Univ Rennes, Inserm, EHESP, Irset (Institut de recherche en santé, environnement et travail) - UMR_S 1085, F-35000 Rennes, France



Biography

Michel Samson has got his PhD in 1993 at University of Paris XI (France). He studied as postdoctoral scientist at Université Libre de Bruxelles (Brussels, Belgium) supported by prestigious fellowships (EMBO, European Community, etc..). He passed two years as visiting scientist at Genentech (California, USA). He is now team leader and director of research of Inserm at University of Rennes (France) in UMR 1085 Inserm, vice-director of Institut de Recherche en Santé, Environnement et Travail.

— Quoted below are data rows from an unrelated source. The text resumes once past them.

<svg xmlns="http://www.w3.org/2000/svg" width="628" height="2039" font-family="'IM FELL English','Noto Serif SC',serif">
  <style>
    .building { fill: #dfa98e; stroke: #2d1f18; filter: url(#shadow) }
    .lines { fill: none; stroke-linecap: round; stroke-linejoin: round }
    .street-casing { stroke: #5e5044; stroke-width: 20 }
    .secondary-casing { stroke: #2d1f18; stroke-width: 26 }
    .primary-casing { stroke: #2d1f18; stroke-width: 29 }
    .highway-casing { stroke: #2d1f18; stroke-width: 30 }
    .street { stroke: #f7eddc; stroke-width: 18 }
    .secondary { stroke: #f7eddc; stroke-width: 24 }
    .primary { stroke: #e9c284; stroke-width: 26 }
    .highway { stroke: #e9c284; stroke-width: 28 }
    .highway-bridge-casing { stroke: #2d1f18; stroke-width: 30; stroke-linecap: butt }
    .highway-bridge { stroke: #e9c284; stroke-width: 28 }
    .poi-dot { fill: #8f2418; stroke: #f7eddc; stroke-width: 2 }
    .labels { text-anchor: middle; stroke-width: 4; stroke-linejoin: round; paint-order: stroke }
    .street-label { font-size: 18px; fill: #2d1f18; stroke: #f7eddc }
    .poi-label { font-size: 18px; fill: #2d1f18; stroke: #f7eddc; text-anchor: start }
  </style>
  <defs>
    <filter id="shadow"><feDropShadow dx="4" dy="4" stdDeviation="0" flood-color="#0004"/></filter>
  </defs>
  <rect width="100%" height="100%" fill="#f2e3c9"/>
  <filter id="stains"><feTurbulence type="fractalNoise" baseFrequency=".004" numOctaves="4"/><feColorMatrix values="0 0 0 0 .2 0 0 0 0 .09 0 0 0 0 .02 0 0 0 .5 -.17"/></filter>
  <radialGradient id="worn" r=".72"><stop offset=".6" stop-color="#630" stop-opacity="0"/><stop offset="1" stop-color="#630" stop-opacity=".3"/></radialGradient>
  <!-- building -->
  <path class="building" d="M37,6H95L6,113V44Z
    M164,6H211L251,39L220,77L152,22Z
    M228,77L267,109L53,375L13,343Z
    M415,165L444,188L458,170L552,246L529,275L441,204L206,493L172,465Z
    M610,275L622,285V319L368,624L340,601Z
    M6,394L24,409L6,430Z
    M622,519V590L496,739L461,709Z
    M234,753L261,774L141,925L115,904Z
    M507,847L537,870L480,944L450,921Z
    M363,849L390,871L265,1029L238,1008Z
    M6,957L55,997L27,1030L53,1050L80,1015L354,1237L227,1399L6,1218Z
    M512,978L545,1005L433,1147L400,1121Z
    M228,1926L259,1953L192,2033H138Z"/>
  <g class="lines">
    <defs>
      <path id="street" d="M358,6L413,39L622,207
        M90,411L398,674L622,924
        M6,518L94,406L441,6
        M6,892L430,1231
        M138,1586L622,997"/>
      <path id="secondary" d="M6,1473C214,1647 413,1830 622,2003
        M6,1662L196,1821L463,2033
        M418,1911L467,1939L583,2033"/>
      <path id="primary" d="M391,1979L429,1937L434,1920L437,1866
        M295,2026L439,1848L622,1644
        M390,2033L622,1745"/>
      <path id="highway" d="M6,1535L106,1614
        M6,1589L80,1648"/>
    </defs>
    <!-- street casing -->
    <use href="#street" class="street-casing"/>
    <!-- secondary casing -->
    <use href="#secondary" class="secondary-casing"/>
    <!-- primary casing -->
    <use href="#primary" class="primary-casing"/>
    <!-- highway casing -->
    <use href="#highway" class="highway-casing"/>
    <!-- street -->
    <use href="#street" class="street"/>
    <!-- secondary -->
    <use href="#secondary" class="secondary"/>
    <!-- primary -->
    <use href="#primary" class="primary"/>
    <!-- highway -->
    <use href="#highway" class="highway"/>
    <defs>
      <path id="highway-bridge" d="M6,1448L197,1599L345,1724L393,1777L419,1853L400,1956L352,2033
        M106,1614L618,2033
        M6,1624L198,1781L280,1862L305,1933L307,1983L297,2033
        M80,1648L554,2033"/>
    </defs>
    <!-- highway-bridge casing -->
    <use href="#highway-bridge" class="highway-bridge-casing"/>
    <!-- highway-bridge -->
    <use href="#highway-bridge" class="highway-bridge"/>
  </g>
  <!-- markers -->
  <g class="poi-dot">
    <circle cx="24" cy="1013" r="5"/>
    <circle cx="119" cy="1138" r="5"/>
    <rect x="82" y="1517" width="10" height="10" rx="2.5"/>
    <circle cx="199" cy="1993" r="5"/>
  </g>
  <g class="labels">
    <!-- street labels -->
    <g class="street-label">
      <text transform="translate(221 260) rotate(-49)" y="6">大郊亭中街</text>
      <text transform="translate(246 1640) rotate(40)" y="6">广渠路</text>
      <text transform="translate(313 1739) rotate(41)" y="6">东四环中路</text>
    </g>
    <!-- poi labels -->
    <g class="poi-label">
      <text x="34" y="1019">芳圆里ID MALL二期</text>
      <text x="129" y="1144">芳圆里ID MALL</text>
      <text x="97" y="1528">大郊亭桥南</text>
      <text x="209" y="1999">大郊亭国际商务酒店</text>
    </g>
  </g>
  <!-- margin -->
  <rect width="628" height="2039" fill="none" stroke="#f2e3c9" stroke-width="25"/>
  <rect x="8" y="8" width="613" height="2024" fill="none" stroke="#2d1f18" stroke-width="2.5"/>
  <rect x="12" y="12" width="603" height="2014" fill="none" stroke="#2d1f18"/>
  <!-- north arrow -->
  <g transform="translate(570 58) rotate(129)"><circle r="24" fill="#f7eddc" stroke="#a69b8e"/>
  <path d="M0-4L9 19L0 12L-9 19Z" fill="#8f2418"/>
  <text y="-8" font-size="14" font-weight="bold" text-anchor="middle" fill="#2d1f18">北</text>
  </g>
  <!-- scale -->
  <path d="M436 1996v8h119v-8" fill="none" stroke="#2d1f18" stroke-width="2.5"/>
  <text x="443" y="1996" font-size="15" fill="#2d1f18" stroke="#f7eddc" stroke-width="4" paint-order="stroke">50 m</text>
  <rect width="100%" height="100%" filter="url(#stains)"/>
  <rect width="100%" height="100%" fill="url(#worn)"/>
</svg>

He studies the inflammation, cell death and fibrosis in liver pathologies.  He has published more than 90 papers in reputed journals (Nature, Cell, J Exp Med, Hepatology, J Hepatol., etc...), with already more than 8850 citations and H-index 38.

Abstract

Hepatocyte death is a starting point of liver disease progression by promoting inflammatory and regenerative processes. The death of hepatocytes can be induced by the large variety of immune, infectious and toxic agents. The molecular mechanisms regulating these cell death pathways are poorly documented. Innate and acquired immune cells play key roles in the induction or amplification of hepatolysis, mainly mediated by expression and release of death ligands belonging to the TNF-superfamily including TNF-α, FasL and TRAIL.  In this study, we investigated the role of RIPK1, a protein known to regulate cell fate decisions, in the death of hepatocytes using different in vivo models of hepatitis. Acute hepatitis was induced in mice by Concanavalin A (ConA), lipopolysaccharide (LPS), DNA-CpG, recombinant IFN-γ and TRAIL co-administration, FASL, Poly I:C and Murine-Hepatitis virus type 3. Using specific conditional mice deficient in RIPK1 only in liver parenchymal cells (LPC) (Ripk1LPC-KO), we reveal its necessary function in the protection of hepatocyte during hepatitis. Administration of lipsome-encapsulated Cl2MBP served to investigate the role of Kupffer cells in the establishment of the disease. Moreover, Etanercept, a TNF-decoy receptor, was used to study the contribution of TNF-α during liver injury. All together, these works demonstrate that deletion of RIPK1 sensitizes hepatocytes to TNF-α-induced apoptosis. Thus RIPK1 plays a key role in the protection of hepatocytes during acute and chronic hepatitis.